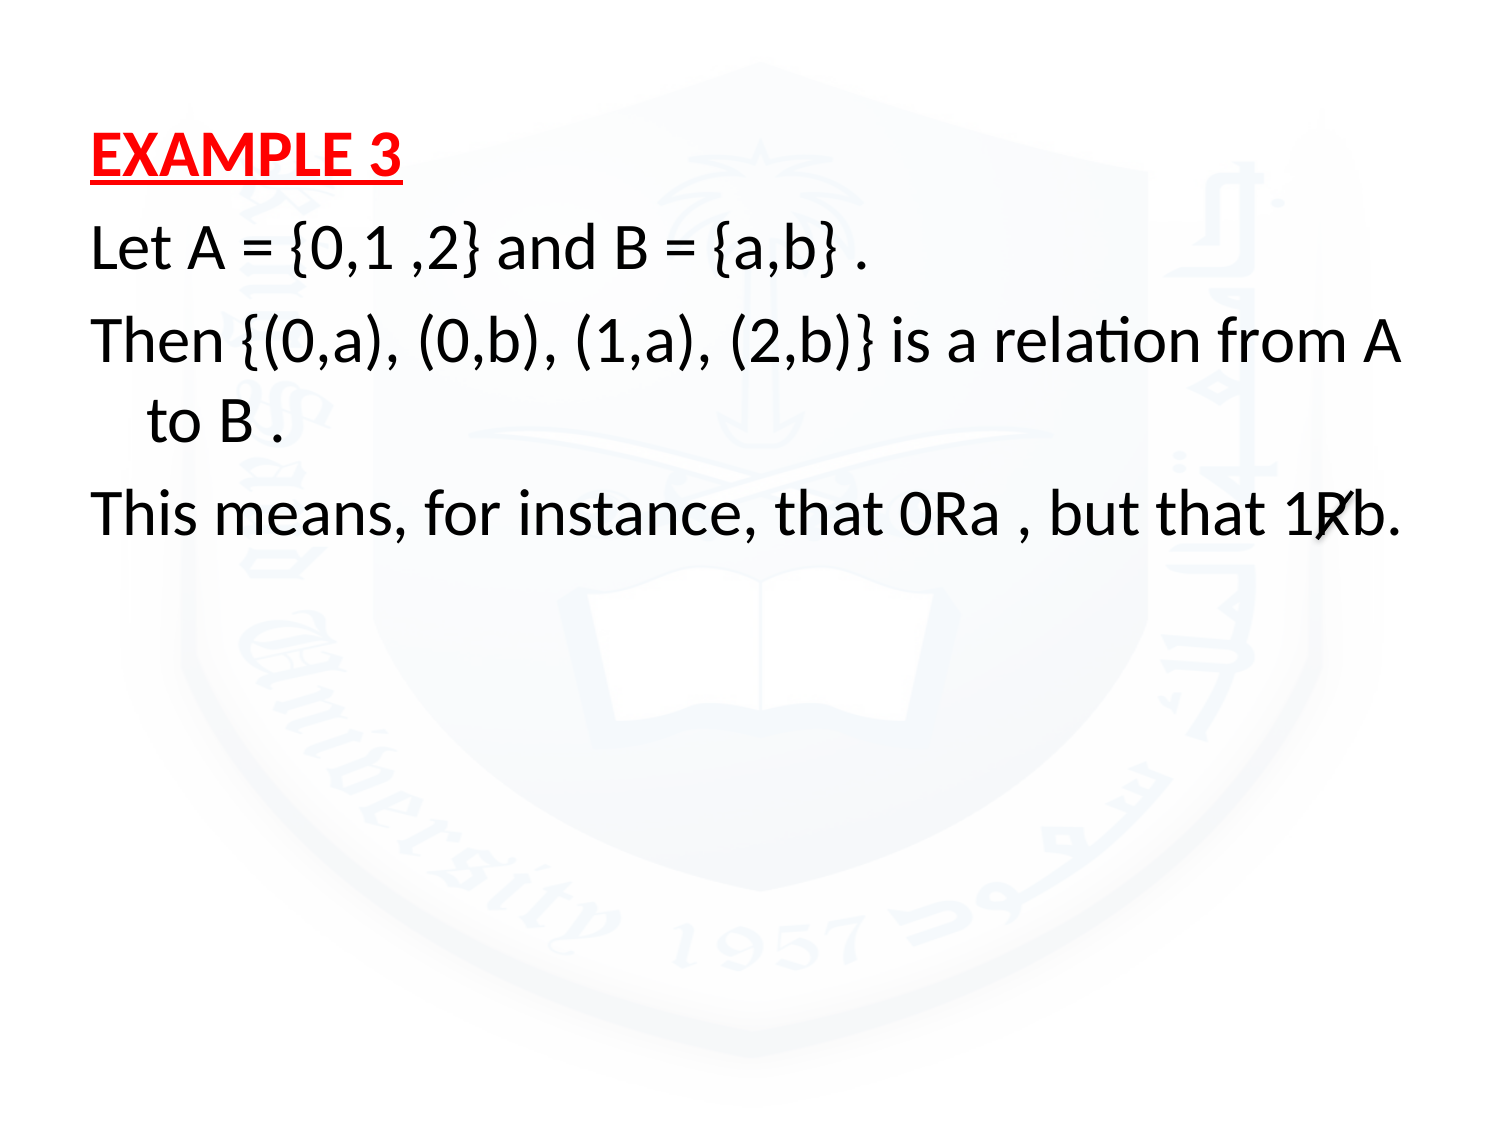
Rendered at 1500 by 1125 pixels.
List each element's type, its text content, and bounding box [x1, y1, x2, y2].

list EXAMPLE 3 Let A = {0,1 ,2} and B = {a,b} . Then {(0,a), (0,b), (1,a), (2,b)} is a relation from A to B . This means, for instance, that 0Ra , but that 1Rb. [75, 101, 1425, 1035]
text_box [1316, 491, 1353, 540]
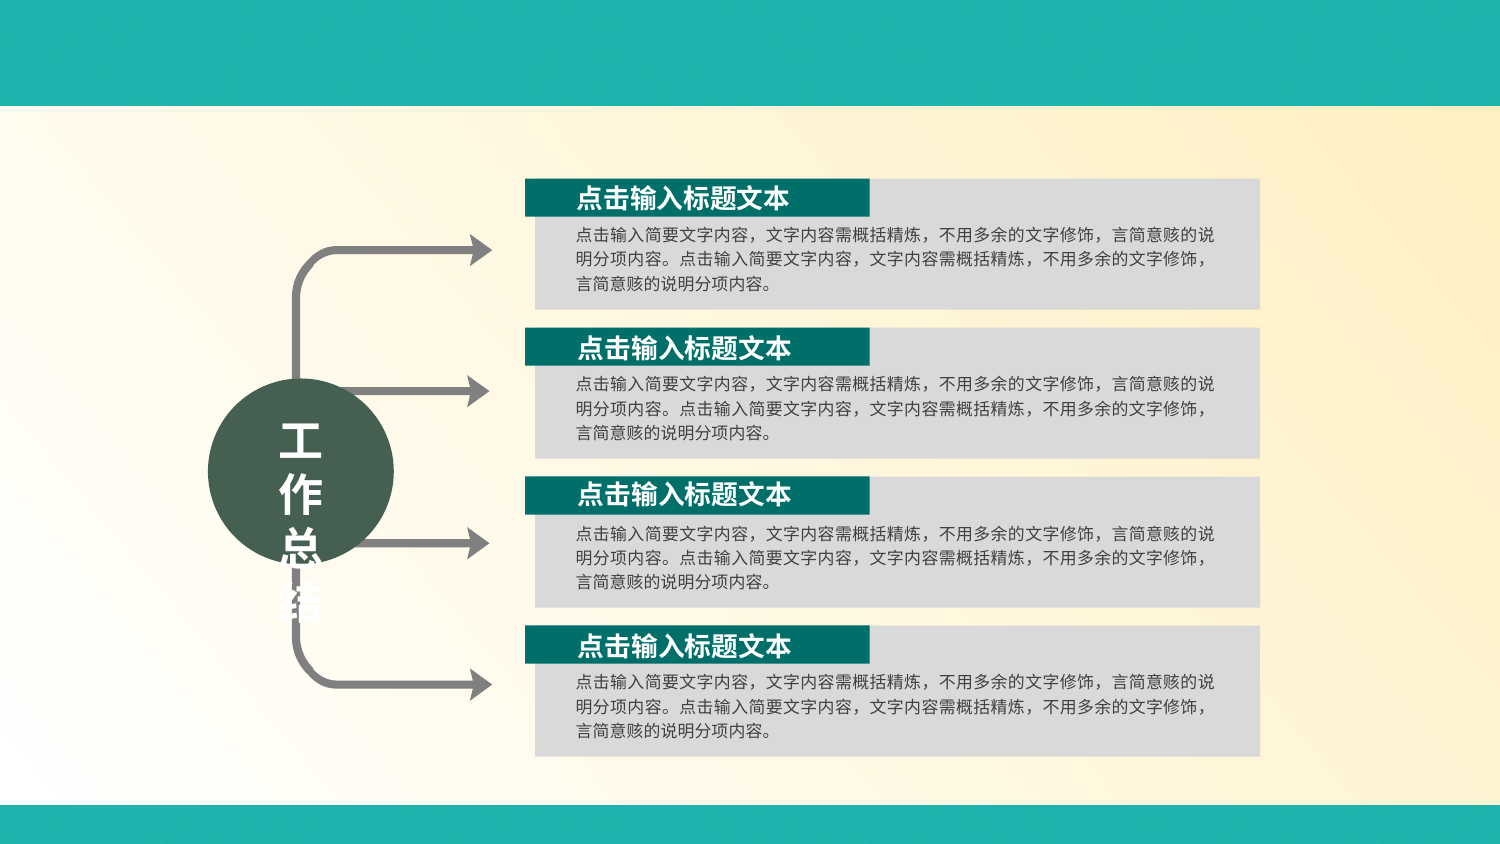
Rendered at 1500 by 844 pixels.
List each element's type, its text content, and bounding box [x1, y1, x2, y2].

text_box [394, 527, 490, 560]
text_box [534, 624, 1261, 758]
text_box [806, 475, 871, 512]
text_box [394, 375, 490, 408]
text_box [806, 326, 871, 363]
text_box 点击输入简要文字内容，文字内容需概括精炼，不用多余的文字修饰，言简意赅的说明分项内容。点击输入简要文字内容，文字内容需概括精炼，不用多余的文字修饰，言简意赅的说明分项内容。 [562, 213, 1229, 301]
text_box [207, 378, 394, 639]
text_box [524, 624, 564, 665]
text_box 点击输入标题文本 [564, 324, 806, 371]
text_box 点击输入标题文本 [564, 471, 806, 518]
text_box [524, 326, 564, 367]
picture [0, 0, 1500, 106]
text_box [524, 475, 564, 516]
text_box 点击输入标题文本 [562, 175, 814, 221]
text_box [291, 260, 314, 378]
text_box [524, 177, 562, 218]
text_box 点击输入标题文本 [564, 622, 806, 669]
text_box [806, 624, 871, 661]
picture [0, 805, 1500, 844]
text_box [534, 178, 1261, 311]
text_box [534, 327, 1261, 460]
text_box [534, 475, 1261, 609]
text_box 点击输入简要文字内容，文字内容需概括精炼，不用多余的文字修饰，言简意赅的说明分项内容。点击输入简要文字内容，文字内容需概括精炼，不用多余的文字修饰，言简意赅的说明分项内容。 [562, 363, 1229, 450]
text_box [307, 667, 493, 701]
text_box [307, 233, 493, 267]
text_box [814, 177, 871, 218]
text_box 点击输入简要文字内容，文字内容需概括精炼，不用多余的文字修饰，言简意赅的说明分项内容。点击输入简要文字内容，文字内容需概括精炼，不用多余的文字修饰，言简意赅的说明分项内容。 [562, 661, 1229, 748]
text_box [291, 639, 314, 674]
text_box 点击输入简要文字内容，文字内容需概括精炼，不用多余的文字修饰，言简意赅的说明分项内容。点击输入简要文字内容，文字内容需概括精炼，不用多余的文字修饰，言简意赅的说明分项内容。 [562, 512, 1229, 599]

§ §

*BRIEF*.
The complete material, set down exactly and stripped of pictures, is the expected response.

*RESPONSE TO THE TASK*.
Rendered at 1500 by 1125 pixels.
List each element's type, its text content, and bounding box [x1, y1, x2, y2].

list EXAMPLE 3 Let A = {0,1 ,2} and B = {a,b} . Then {(0,a), (0,b), (1,a), (2,b)} is a relation from A to B . This means, for instance, that 0Ra , but that 1Rb. [75, 101, 1425, 1035]
text_box [1316, 491, 1353, 540]
Rendered at 1500 by 844 pixels.
List each element's type, its text content, and bounding box [x1, y1, x2, y2].

text_box [394, 527, 490, 560]
text_box [534, 624, 1261, 758]
text_box [806, 475, 871, 512]
text_box [394, 375, 490, 408]
text_box [806, 326, 871, 363]
text_box 点击输入简要文字内容，文字内容需概括精炼，不用多余的文字修饰，言简意赅的说明分项内容。点击输入简要文字内容，文字内容需概括精炼，不用多余的文字修饰，言简意赅的说明分项内容。 [562, 213, 1229, 301]
text_box [207, 378, 394, 639]
text_box [524, 624, 564, 665]
text_box 点击输入标题文本 [564, 324, 806, 371]
text_box 点击输入标题文本 [564, 471, 806, 518]
text_box [524, 326, 564, 367]
picture [0, 0, 1500, 106]
text_box [524, 475, 564, 516]
text_box 点击输入标题文本 [562, 175, 814, 221]
text_box [291, 260, 314, 378]
text_box [524, 177, 562, 218]
text_box 点击输入标题文本 [564, 622, 806, 669]
text_box [806, 624, 871, 661]
picture [0, 805, 1500, 844]
text_box [534, 178, 1261, 311]
text_box [534, 327, 1261, 460]
text_box [534, 475, 1261, 609]
text_box 点击输入简要文字内容，文字内容需概括精炼，不用多余的文字修饰，言简意赅的说明分项内容。点击输入简要文字内容，文字内容需概括精炼，不用多余的文字修饰，言简意赅的说明分项内容。 [562, 363, 1229, 450]
text_box [307, 667, 493, 701]
text_box [307, 233, 493, 267]
text_box [814, 177, 871, 218]
text_box 点击输入简要文字内容，文字内容需概括精炼，不用多余的文字修饰，言简意赅的说明分项内容。点击输入简要文字内容，文字内容需概括精炼，不用多余的文字修饰，言简意赅的说明分项内容。 [562, 661, 1229, 748]
text_box [291, 639, 314, 674]
text_box 点击输入简要文字内容，文字内容需概括精炼，不用多余的文字修饰，言简意赅的说明分项内容。点击输入简要文字内容，文字内容需概括精炼，不用多余的文字修饰，言简意赅的说明分项内容。 [562, 512, 1229, 599]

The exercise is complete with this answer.